| WHAT YOU ARE ASKED TO DO |
Reproduce exactly the lines of the material beneath, from the line that contains "The Camera class" to the line that contains "Tone mapping is", both included, and no other lines.

| EXTRACTED RECORDS |
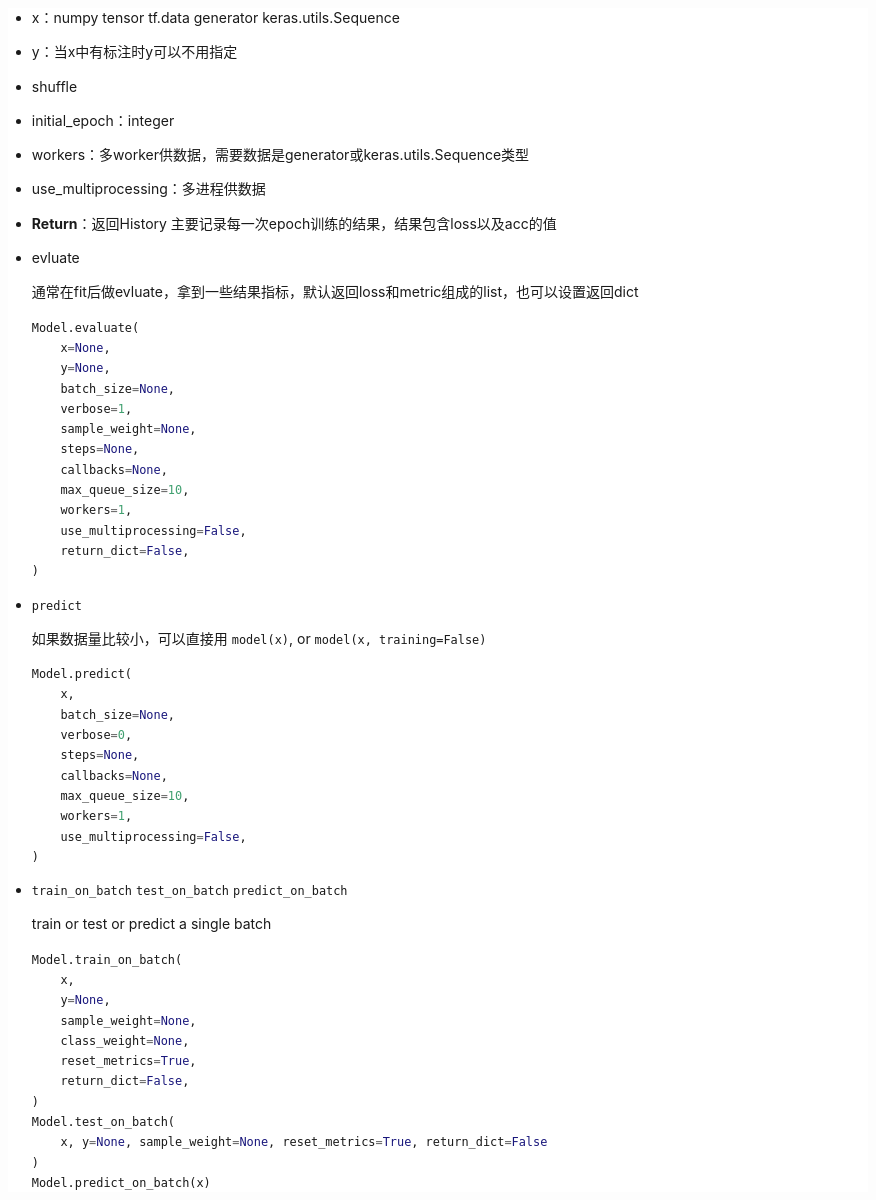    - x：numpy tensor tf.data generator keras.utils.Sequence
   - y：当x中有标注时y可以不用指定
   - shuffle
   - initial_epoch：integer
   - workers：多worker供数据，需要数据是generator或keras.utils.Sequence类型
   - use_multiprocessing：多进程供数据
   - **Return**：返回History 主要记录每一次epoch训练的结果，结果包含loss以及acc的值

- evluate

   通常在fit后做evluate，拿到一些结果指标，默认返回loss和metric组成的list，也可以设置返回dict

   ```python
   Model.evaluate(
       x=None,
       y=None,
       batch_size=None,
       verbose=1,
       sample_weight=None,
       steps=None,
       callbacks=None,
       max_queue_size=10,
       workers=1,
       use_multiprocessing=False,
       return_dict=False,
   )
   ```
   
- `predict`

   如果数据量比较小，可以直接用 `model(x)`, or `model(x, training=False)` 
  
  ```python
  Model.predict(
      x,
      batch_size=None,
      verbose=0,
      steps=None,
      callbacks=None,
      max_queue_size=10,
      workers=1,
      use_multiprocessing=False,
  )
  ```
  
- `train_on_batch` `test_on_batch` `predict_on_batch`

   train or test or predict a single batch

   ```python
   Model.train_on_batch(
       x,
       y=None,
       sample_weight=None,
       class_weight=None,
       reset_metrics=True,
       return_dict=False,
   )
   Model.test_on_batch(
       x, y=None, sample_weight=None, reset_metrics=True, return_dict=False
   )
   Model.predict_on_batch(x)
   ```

---

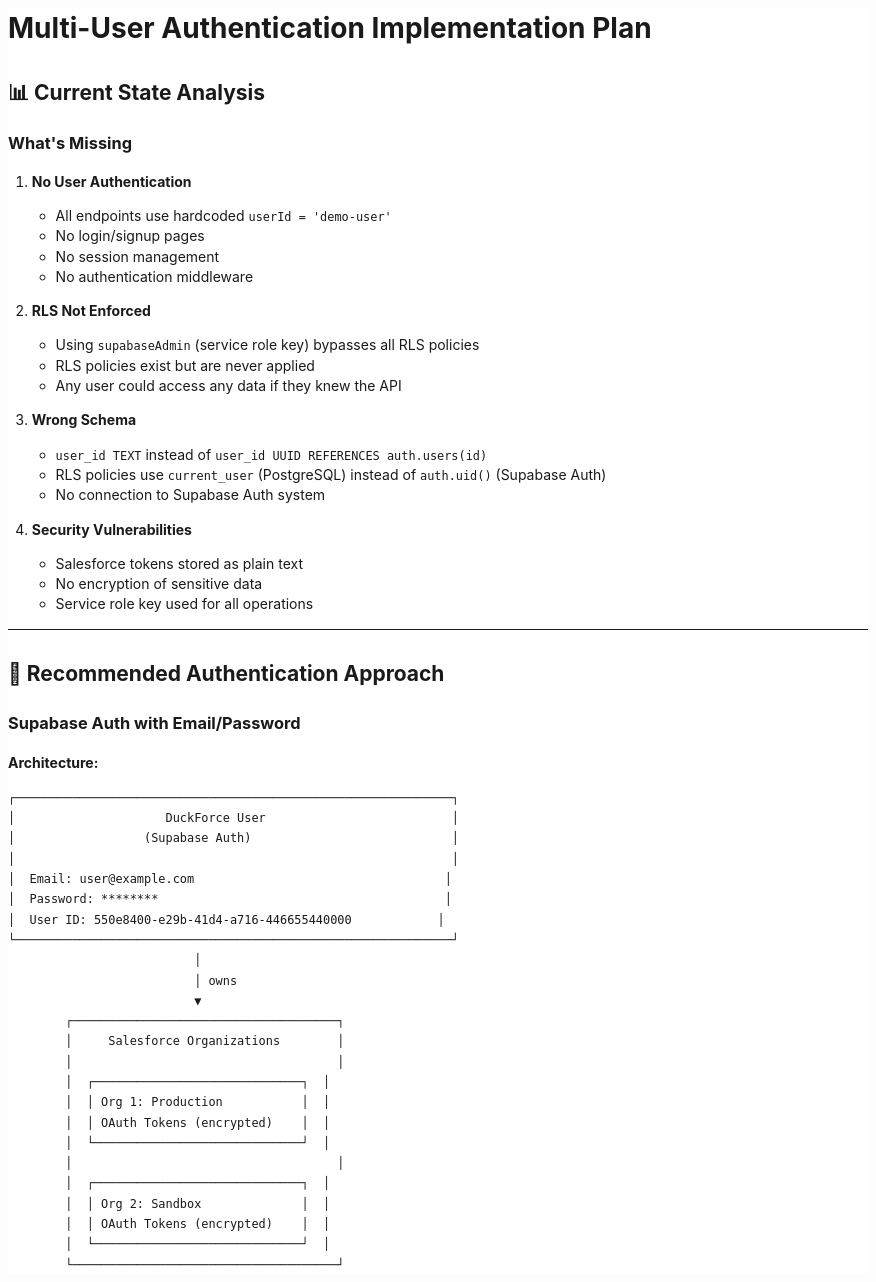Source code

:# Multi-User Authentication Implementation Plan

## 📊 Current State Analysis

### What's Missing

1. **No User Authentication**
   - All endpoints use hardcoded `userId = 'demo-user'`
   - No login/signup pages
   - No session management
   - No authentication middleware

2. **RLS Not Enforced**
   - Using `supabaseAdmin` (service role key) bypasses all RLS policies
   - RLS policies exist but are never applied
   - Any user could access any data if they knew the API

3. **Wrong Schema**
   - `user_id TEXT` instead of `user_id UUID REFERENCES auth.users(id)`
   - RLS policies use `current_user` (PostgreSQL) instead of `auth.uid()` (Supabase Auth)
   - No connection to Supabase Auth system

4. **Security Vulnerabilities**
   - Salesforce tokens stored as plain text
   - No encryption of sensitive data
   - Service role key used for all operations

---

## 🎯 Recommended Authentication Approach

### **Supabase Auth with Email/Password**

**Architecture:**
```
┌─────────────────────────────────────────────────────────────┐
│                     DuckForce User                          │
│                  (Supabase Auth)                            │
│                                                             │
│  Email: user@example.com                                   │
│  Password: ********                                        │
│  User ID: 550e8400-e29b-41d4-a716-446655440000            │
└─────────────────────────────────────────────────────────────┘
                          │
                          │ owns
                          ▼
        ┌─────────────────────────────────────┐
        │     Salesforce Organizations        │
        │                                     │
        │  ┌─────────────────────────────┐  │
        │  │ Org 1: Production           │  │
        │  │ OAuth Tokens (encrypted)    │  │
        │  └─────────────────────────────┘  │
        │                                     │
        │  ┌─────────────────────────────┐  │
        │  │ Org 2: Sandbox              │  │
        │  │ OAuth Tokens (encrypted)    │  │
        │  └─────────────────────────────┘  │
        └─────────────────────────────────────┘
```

* * *

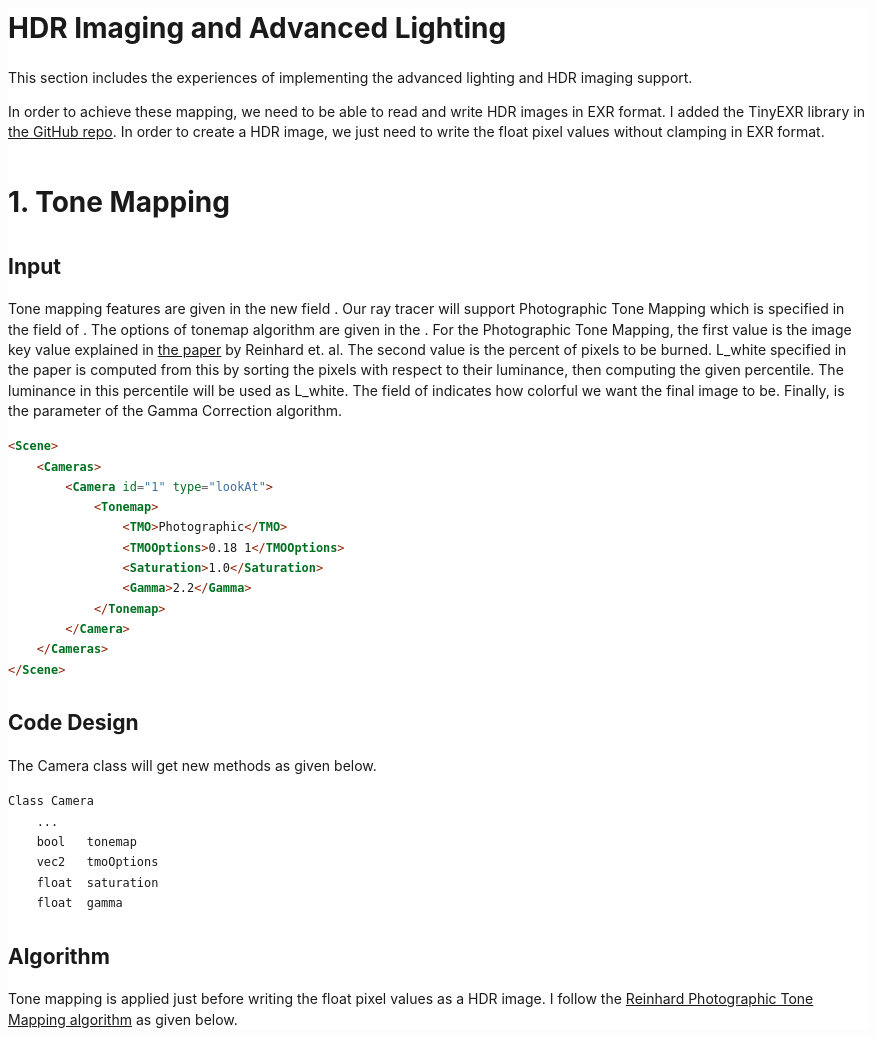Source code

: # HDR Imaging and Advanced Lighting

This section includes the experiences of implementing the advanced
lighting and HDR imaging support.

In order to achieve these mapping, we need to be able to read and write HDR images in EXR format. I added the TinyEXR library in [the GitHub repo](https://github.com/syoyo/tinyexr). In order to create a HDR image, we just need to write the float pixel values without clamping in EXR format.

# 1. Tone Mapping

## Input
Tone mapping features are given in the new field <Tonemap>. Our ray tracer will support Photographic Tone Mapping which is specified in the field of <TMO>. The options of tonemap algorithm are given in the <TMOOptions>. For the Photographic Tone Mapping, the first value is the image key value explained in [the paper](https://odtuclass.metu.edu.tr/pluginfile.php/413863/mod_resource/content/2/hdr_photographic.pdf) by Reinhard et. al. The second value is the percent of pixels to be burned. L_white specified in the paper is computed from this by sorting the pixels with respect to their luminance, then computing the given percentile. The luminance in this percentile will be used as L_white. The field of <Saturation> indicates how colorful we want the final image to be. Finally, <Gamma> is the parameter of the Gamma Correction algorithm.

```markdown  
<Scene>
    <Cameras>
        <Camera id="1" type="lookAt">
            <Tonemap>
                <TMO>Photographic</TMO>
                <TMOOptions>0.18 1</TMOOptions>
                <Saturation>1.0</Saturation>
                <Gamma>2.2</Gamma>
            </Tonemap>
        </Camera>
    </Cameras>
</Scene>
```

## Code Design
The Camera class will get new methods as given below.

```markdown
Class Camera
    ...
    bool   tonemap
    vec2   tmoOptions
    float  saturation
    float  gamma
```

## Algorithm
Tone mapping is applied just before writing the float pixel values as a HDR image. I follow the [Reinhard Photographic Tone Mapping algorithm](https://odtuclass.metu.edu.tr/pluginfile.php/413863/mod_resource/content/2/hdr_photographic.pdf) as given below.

| SOLVED PROBLEM |
The Camera class will get new methods as given below.

```markdown
Class Camera
    ...
    bool   tonemap
    vec2   tmoOptions
    float  saturation
    float  gamma
```

## Algorithm
Tone mapping is applied just before writing the float pixel values as a HDR image. I follow the [Reinhard Photographic Tone Mapping algorithm](https://odtuclass.metu.edu.tr/pluginfile.php/413863/mod_resource/content/2/hdr_photographic.pdf) as given below.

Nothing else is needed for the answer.